I have been placing my cuttle bone in the tank to keep it from floating ... but its turning black in spots (like dirty) I recently stuck in the front of my filter so the water flows over it and into the tank ... I know they will munch on it but is it ok to do this for the snails with it in the filter or should i put it back in the actual tank.


----------



## jadaBlu (Feb 14, 2013)

I've read just having it in the water is helpful. However on this forum they say you can use vitamins:

http://applesnail.net/forum3/viewtopic.php?f=2&t=19007


----------



## ZZD (Jan 13, 2013)

I just have my cuttle bone pieces tucked under decorations in the tank and other pieces just buried in the gravel. My ghost shrimp have been breeding like mad and my Vampire shrimp has shed at least 3 times and my snails all are massive with incredibly durable shells so it seems to work fine that way. I did use liquid calcium for a while when our pet store was out of cuttle bone and that worked fine too so as long as there is calcium in the water the little ones are good.
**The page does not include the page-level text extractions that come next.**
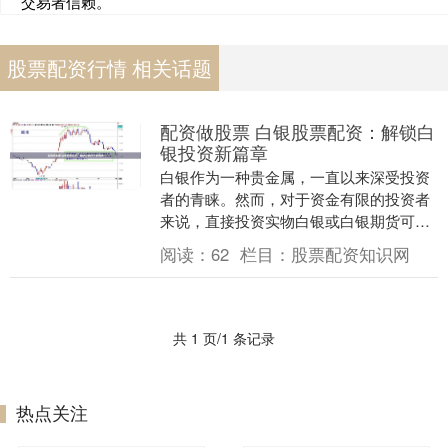
交易者信赖。
股票配资行情 相关话题
配资做股票 白银股票配资：解锁白
银投资新篇章
白银作为一种贵金属，一直以来深受投资
者的青睐。然而，对于资金有限的投资者
来说，直接投资实物白银或白银期货可能
存在门槛较高的问题。白银股票配资的出
阅读：
62
栏目：
股票配资知识网
现，为投资者提供....
共 1 页/1 条记录
热点关注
They don't actually need to eat it. Also as shrimp shed they will eat their shells and get that calcium back.


----------



## Aqua Aurora (Oct 4, 2013)

Do you know if you actually _need _the cuttle bone? 
Have you checked your water's hardness (tap if that's what you use for water changes)? Or more specifically do you know how much calcium your (tap) water contains? Have you seen snails raised in your water without a cuttle bone develop holes in their shells?


----------



## jadaBlu (Feb 14, 2013)

FYI I found cuttle bone in the bird and reptile section at Petsmart but not in fish.


----------



## RussellTheShihTzu (Mar 19, 2013)

+1 Aqua Aurora. Check your GH and KH. Supplements are only called for if you have soft water so you might not even need cuttlebone.


----------